Welcome to Politics Bites, where every afternoon at It's A Free Country, we bring you the unmissable quotes from the morning's political conversations on WNYC. Today on the Brian Lehrer Show, founder and director of the Drug Policy Alliance, Azi Paybarah, politics reporter for the New York Observer, discusses Governor Cuomo and New York State political dealmaking. Then, John Dankosky, news director at WNPR and host of Where We Live, discusses whether unions and Governor Malloy will be able to agree on a budget. Then, Mike Kelly, columnist at The Record of New Jersey, discusses how the NJN transfer to WNET was allowed by the legislature--and the politics of it.
"He has been more successful than almost anyone can remember a governor being," New York Observer reporter Azi Paybarah said.
Gov. Cuomo was able to check off all three major boxes on his agenda. He used his magic wand to pass ethics reform, same-sex marriage and a property tax cap. He also got through an on-time budget that decreased spending without increasing taxes. For New York State, this kind of success is almost unheard of, and he's already being tossed around as a potential presidential candidate in 2016.
One reason is a more professional group of legislators in Albany--the exit of loose canons Pedro Espada and Hiram Monserrate. Cuomo also made a smart strategic move--he preempted criticism by bringing the very people expected to be his critics to the table, such as the union representing health care workers.

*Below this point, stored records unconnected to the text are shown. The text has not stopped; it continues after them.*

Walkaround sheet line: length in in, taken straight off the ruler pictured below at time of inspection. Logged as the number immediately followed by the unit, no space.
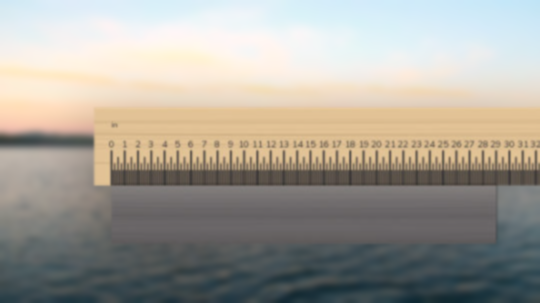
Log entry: 29in
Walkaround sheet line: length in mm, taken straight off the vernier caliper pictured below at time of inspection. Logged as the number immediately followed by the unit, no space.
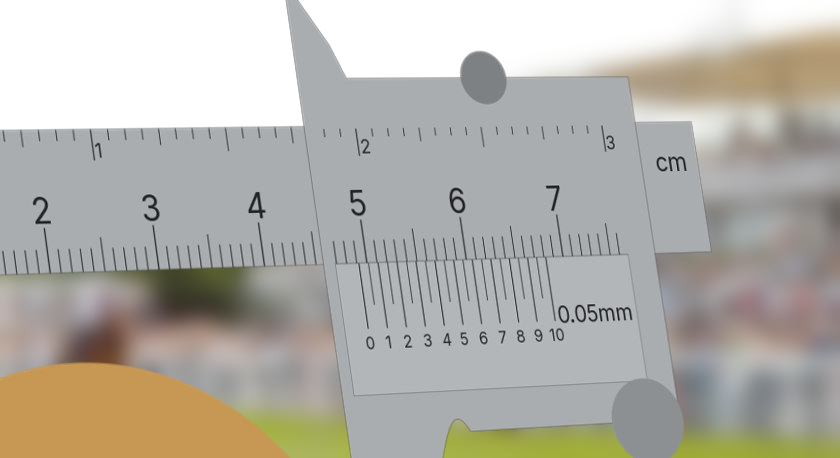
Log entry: 49.2mm
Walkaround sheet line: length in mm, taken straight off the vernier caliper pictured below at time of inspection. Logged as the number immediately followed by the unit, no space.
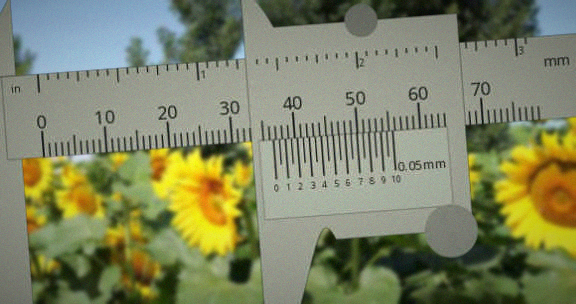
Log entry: 36.6mm
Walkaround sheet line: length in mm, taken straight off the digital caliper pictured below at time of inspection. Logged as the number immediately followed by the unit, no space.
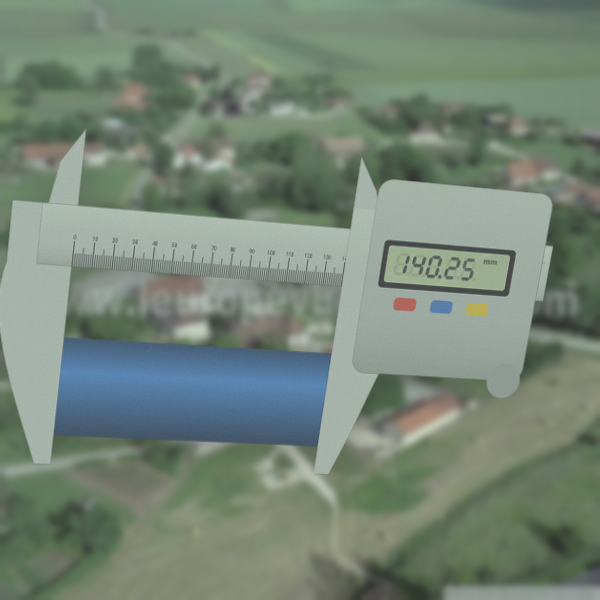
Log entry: 140.25mm
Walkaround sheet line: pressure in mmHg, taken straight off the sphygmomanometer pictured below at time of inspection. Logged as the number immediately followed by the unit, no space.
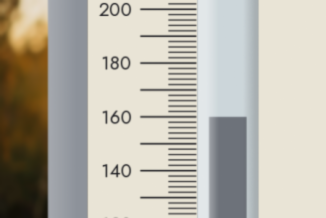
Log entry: 160mmHg
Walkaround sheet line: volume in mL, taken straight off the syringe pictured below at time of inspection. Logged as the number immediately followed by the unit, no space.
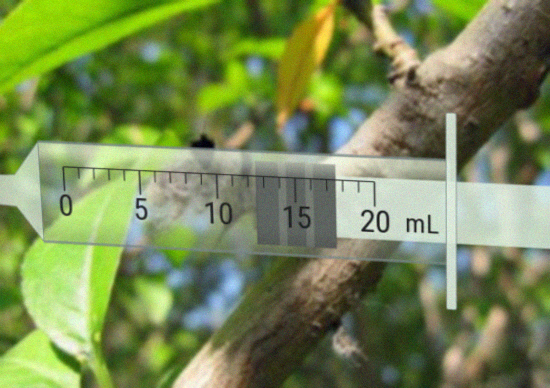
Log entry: 12.5mL
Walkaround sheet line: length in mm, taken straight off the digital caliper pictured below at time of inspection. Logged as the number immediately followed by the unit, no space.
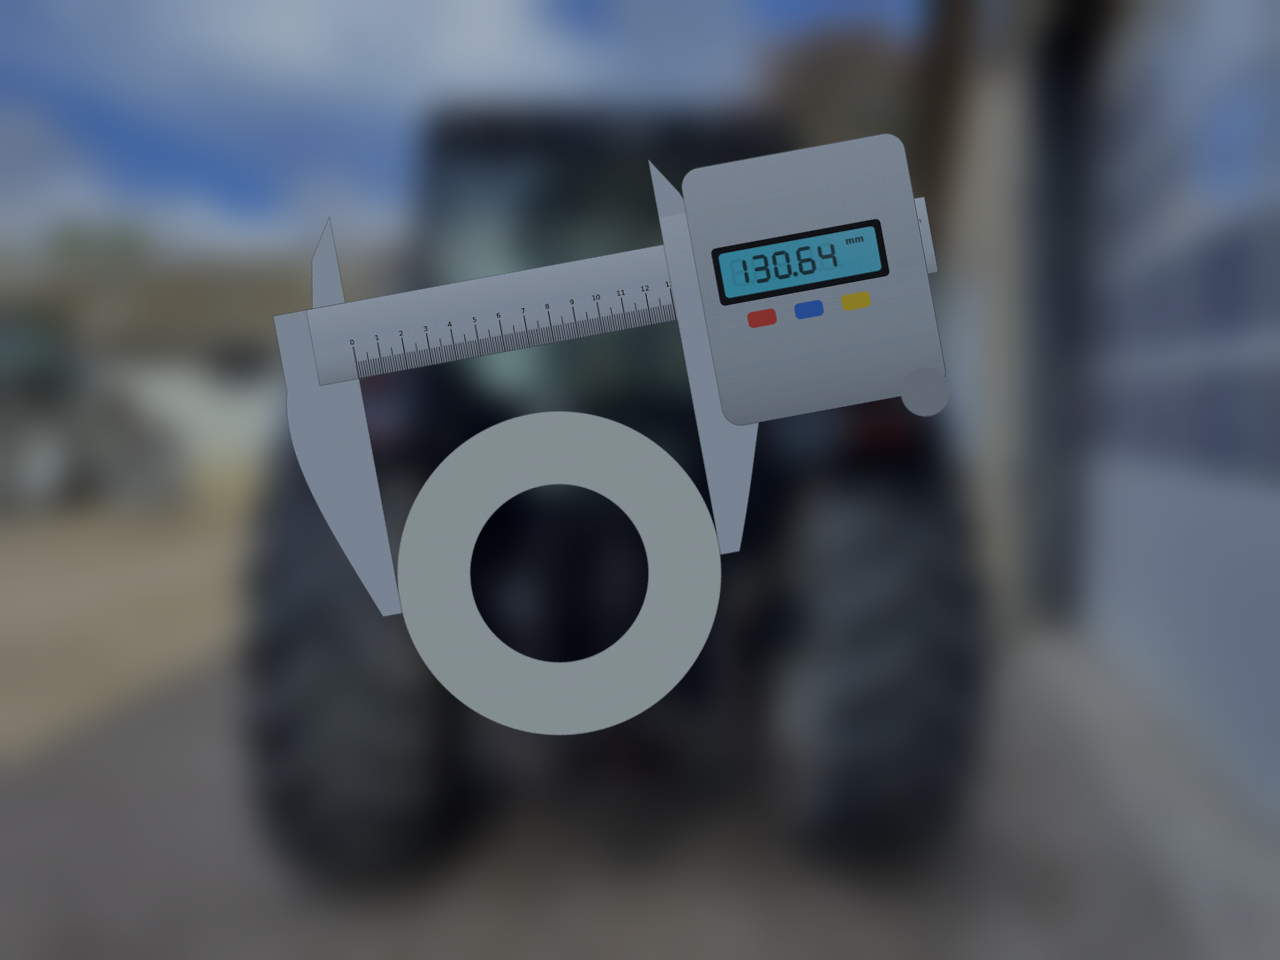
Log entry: 130.64mm
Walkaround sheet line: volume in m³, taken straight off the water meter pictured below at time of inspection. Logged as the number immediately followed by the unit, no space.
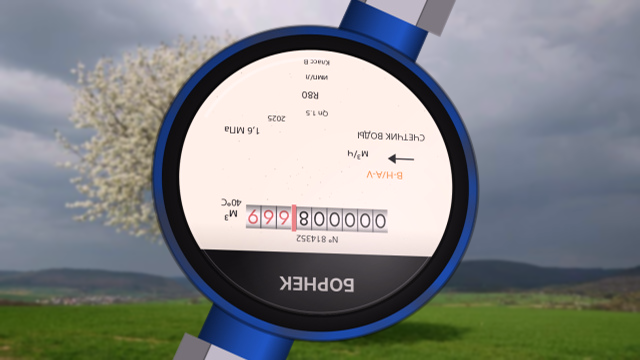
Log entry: 8.669m³
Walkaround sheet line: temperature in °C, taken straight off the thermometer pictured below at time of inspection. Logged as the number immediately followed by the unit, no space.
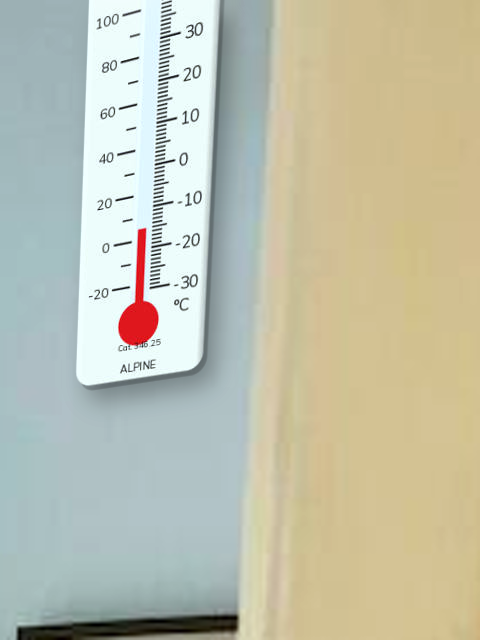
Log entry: -15°C
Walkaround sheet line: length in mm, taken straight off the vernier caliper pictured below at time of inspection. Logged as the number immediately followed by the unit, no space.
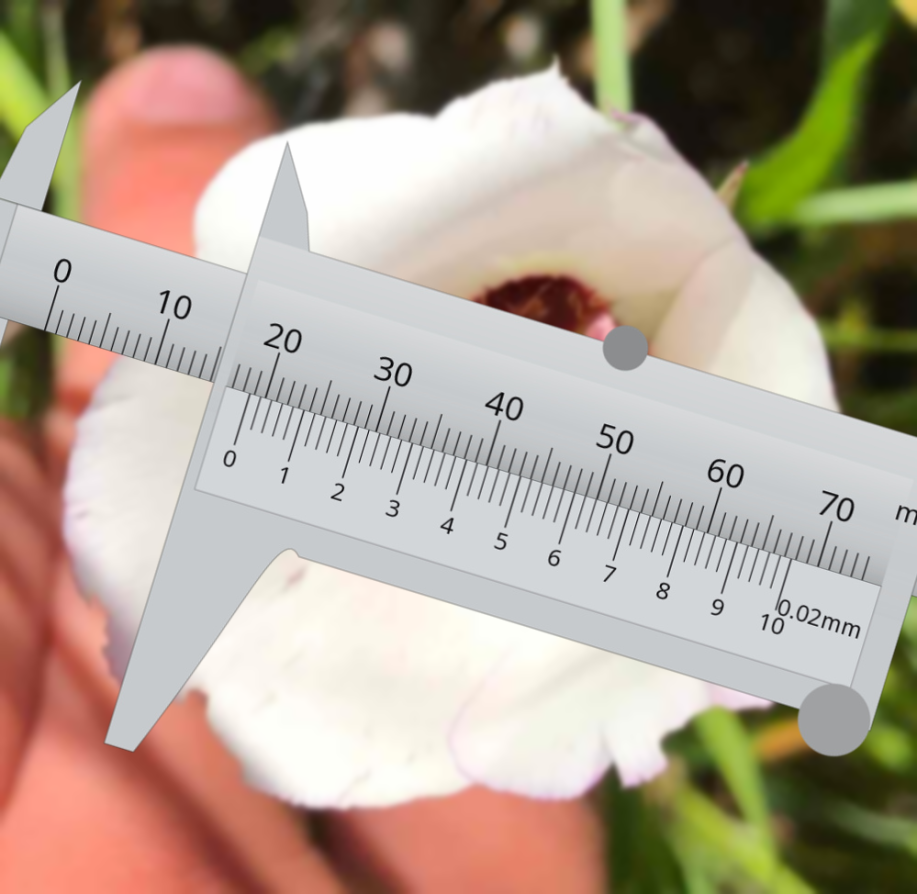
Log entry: 18.6mm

I think people like the idea that government is actually functioning. If you can remember so long ago, there was promise of change 'on day one' with Eliot Spitzer who seemed to not even wait until day one before bashing people's heads against the walls, and then you had David Paterson who people liked on a personal level but saw his complete incompetence and at some level, untruthfulness, in dealing with them. There was a sense that no one was really running state government, you had Sheldon Silver, the longest serving legislative leader, who many people considered the most powerful man in Albany, and now, after six months, it's clearly Andrew Cuomo.
Malloy was the anti-Christie in Connecticut who was on the verge of making a deal with public sector unions until it all fell apart on June 24. In what was described as a slap in the face, union members rejected a deal that was supposed to save $1.6 billion in two years and was fundamental to Malloy's budget. As a result, WNPR news director John Dankosky said Malloy is probably going to have to send out layoff notices next week.
It became very clear that while the governor was going to get the majority of votes from union workers, he wasn't going to get enough to pass muster in the very arcane, bizarre world of rules for state employees, meaning that although 57 percent of the workers ratified the deal to save jobs and to cut benefits, essentially a small majority got it overturned. And now the folks who run CBAC, the state employees bargaining coalition, they are shaking their heads and saying we don't know what to do next here.
Dankosky said Malloy is in a tough spot. He's not as progressive as liberals wanted him to be--he's asking for union givebacks and his tax hikes are across the board, not just on the wealthy--and at the same time he's too liberal for Republicans in Connecticut. New Jersey's Gov. Christie criticized Malloy on Tuesday morning, but at the end of the day, Dankosky said Malloy is a Democrat leading a Blue state, a different can of worms than Christie's scenario in Jersey.
In an attempt to slap Christie back, the New Jersey legislature almost overturned Christie's plan to sell the state's public television network, NJN, to New York's WNET. Kelly said it was both an attempt to stop the Christie steamroller and a matter of state pride.
There's a whole pride factor here in this goofy little state, you know the "People's Republic of New Jersey," there's a pride factor in not wanting to let go of a Jersey based public television station and turn it over to New York.
The Democratic legislature's attempt didn't work, and the sale will go through, full steam ahead.
Its obvious that Christie has political ambitions. Like Cuomo, he's being talked about as a potential 2016 presidential contender. According to Kelly, Christie's well defined opposition to same-sex marriage is influenced by those ambitions, as well as his steamroller style.
"Christie is going to emerge here as a major major winner, at least in the political scene here in New Jersey, how that translates down the road I don't know."